3. Star 1 is \(631\) times brighter than star 2. (a) What is the difference in magnitudes of stars 1 and 2? (b) If star 2 has a magnitude of \(12\), what is the magnitude of star 1?
4. Star 1 has a magnitude of \(15\) and star 2 has a magnitude of \(2\). Which star is brighter and by what factor?

Answers

1. (a) The brighter the star, the smaller the magnitude which means that star 1 has a magnitude of \(4-2 = 2\). (b) \(\frac{b_1}{b_2} = 2.512^2 = 2.512\times2.512 = 6.31\).
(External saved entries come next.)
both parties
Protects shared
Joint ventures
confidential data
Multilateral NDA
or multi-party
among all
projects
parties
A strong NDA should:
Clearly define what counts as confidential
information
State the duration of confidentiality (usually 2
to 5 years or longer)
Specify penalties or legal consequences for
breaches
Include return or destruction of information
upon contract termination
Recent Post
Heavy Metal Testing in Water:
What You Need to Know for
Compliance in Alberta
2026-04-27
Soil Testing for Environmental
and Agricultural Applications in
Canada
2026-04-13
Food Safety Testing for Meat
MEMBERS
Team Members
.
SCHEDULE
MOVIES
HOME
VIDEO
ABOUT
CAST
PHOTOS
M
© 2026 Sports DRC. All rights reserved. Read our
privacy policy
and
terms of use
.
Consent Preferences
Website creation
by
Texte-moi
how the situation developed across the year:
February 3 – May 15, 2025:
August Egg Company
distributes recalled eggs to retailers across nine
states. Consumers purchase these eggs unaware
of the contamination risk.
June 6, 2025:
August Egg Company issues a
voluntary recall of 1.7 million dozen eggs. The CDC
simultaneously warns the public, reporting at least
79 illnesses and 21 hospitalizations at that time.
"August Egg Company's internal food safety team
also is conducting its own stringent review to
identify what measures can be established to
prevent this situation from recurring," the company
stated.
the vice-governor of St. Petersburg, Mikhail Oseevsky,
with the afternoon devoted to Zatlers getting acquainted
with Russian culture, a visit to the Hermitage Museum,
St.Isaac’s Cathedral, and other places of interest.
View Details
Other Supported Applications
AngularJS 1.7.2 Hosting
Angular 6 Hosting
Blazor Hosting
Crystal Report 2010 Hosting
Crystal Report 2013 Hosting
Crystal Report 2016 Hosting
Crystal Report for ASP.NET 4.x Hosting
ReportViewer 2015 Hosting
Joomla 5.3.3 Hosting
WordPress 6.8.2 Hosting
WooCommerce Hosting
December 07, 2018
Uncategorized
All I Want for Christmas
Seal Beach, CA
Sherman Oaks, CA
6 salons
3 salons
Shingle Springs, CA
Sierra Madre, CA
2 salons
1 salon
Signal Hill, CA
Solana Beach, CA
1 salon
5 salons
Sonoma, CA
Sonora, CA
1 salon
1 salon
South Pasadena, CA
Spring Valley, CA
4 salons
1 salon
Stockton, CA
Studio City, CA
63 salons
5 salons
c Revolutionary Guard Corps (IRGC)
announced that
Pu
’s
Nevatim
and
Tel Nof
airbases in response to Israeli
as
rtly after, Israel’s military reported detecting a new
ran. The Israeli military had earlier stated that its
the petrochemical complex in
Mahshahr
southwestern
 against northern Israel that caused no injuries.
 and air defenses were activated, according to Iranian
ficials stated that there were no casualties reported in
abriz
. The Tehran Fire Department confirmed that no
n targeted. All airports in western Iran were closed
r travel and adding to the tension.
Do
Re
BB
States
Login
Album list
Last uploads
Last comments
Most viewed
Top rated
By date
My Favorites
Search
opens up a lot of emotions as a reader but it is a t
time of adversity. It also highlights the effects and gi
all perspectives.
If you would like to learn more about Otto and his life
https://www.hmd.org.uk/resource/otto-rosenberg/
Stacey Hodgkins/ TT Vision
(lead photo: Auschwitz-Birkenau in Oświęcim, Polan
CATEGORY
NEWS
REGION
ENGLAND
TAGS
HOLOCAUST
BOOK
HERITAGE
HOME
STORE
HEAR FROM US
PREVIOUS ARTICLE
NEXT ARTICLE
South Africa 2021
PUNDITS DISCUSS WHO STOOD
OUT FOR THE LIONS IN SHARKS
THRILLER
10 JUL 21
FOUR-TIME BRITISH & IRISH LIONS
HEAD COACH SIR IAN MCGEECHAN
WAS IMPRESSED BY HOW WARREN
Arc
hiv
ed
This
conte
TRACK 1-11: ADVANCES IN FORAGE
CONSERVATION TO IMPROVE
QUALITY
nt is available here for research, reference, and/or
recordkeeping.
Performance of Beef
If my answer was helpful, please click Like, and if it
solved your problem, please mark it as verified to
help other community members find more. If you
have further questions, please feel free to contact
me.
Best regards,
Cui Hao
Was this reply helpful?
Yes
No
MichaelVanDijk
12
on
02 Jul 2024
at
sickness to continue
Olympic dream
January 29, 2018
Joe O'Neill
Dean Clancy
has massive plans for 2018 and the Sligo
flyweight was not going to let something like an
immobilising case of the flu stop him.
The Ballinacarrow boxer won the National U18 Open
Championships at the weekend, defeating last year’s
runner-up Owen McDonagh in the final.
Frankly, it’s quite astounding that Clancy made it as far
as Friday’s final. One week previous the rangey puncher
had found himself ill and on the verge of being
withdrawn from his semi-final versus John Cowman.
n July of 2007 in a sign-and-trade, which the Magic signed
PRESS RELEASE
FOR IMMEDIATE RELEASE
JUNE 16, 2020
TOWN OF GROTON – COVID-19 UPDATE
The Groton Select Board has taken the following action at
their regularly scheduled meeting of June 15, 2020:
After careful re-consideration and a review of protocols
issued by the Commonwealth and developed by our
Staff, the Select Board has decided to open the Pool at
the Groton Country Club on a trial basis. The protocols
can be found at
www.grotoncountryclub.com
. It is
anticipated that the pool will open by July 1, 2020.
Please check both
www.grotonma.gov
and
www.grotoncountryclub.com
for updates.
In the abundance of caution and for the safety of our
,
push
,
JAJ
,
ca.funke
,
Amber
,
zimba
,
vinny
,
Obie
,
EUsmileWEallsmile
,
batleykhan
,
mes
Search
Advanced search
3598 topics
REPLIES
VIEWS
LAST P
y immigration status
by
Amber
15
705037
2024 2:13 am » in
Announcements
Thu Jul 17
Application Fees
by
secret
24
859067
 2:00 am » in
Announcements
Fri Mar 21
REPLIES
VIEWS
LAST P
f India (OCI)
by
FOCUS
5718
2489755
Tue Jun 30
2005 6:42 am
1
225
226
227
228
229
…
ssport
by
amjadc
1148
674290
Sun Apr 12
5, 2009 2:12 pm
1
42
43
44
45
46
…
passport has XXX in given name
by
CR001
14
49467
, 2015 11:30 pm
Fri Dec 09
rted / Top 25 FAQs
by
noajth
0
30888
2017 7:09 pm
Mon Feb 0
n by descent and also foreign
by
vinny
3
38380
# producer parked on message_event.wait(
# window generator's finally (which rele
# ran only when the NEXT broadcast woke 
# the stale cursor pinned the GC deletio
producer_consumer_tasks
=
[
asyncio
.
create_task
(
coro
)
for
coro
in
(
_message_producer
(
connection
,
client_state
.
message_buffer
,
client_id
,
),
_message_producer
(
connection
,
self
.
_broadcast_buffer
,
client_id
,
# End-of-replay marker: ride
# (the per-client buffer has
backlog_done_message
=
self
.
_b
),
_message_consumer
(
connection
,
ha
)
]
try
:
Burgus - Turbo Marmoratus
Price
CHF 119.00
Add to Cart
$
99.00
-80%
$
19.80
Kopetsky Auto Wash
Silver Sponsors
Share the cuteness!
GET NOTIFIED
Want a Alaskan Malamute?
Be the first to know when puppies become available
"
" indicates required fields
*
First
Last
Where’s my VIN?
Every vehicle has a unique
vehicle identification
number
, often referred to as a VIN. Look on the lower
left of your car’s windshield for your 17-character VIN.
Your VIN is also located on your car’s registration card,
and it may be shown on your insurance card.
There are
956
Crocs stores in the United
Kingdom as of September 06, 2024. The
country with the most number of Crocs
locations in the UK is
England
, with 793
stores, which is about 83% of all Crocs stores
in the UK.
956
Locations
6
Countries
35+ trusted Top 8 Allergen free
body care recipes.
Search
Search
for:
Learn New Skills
2. (a) \(8.44 – (-1.46) = 8.44 + 1.46 = 9.90\). (b) Rounding off to \(10\), the brightness ratio is \(2.512^{10} = 2.512^5 \times 2.512^5 = 100 \times 100 = \text{10,000}\). Sirius A is approximately ten thousand times brighter than Sirius B!
3. If you use Table 15.1 in reverse, notice that \(b_1/b_2 = 631\) corresponds to a magnitude difference of \(m_2-m_1=7\); \(2.512^7 = 631\). Since star 1 is brighter than star 2, star 1 must have the smaller numerical value for its magnitude. Therefore, the magnitude of star 1 is \(12-7 = 5\). Star 2 is not visible to the naked eye, but star 1 is if the sky is dark enough.
4. The magnitude of star 1 is numerically larger than that of star 2, and so is dimmer than star 2. The difference in magnitudes is \(15-2 = 13\). This means that star 2 is brighter than star 1 by a factor of \(2.512^{13}\). This can be calculated directly using your calculator’s \(x^y\) key (or equivalent) or you can use laws of exponents: \(2.512^{13} = 2.512^{10 + 3} = 2.512^{10}2.512^3 = 2.512^3\times2.512^5\times2.512^5 = 2.512^3\times100\times100 = 15.8\times10^4 = 1.58\times10^5\) or \(\text{158,000}\) times brighter.